___ INPUT ___

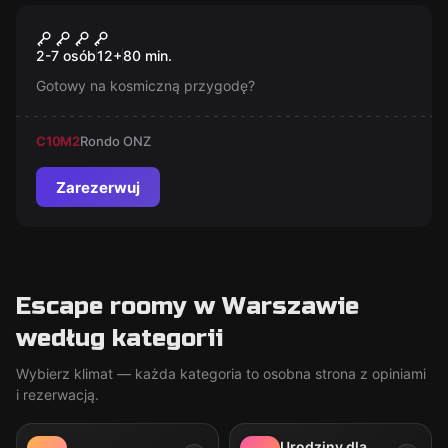
Escape room
Misja Teleportacja
Nowy
2-7 osób
12
+
80
min.
Gotowy na kosmiczną przygodę?
C10
M2
Rondo ONZ
Zarezerwuj
Escape roomy w Warszawie
według kategorii
Wybierz klimat — każda kategoria to osobna strona z opiniami
i rezerwacją.
Urodziny dla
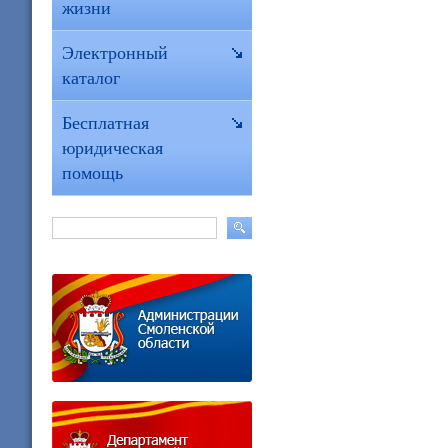
жизни
Электронный
каталог
Бесплатная
юридическая
помощь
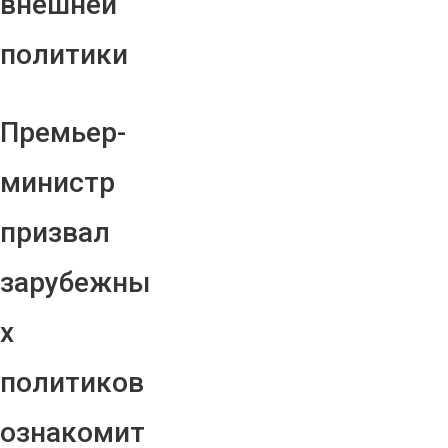
внешней
политики
Премьер-
министр
призвал
зарубежны
х
политиков
ознакомит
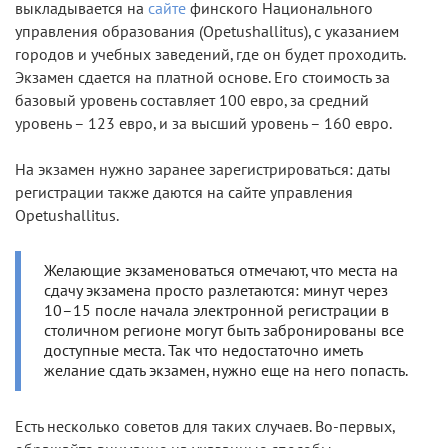
выкладывается на
сайте
финского Национального
управления образования (Opetushallitus), с указанием
городов и учебных заведений, где он будет проходить.
Экзамен сдается на платной основе. Его стоимость за
базовый уровень составляет 100 евро, за средний
уровень – 123 евро, и за высший уровень – 160 евро.
На экзамен нужно заранее зарегистрироваться: даты
регистрации также даются на сайте управления
Opetushallitus.
Желающие экзаменоваться отмечают, что места на
сдачу экзамена просто разлетаются: минут через
10–15 после начала электронной регистрации в
столичном регионе могут быть забронированы все
доступные места. Так что недостаточно иметь
желание сдать экзамен, нужно еще на него попасть.
Есть несколько советов для таких случаев. Во-первых,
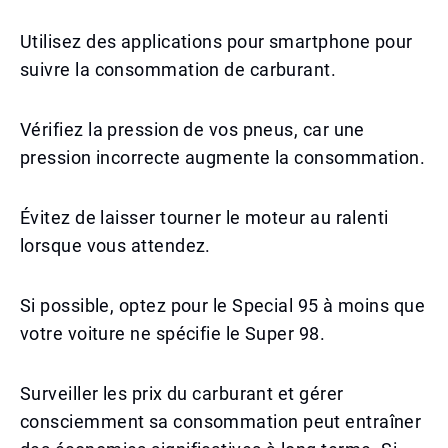
Utilisez des applications pour smartphone pour
suivre la consommation de carburant.
Vérifiez la pression de vos pneus, car une
pression incorrecte augmente la consommation.
Évitez de laisser tourner le moteur au ralenti
lorsque vous attendez.
Si possible, optez pour le Special 95 à moins que
votre voiture ne spécifie le Super 98.
Surveiller les prix du carburant et gérer
consciemment sa consommation peut entraîner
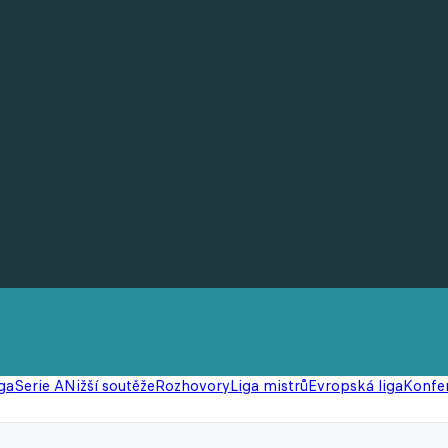
ga
Serie A
Nižší soutěže
Rozhovory
Liga mistrů
Evropská liga
Konfer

___

Exercise for the records above: copy only the lines from the one with "юридическая" to the one with "pression incorrecte augmente la consommation.", both ends kept, and drop the pictures.

юридическая
помощь
внешней
политики
Премьер-
министр
призвал
зарубежны
х
политиков
ознакомит
выкладывается на
сайте
финского Национального
управления образования (Opetushallitus), с указанием
городов и учебных заведений, где он будет проходить.
Экзамен сдается на платной основе. Его стоимость за
базовый уровень составляет 100 евро, за средний
уровень – 123 евро, и за высший уровень – 160 евро.
На экзамен нужно заранее зарегистрироваться: даты
регистрации также даются на сайте управления
Opetushallitus.
Желающие экзаменоваться отмечают, что места на
сдачу экзамена просто разлетаются: минут через
10–15 после начала электронной регистрации в
столичном регионе могут быть забронированы все
доступные места. Так что недостаточно иметь
желание сдать экзамен, нужно еще на него попасть.
Есть несколько советов для таких случаев. Во-первых,
Utilisez des applications pour smartphone pour
suivre la consommation de carburant.
Vérifiez la pression de vos pneus, car une
pression incorrecte augmente la consommation.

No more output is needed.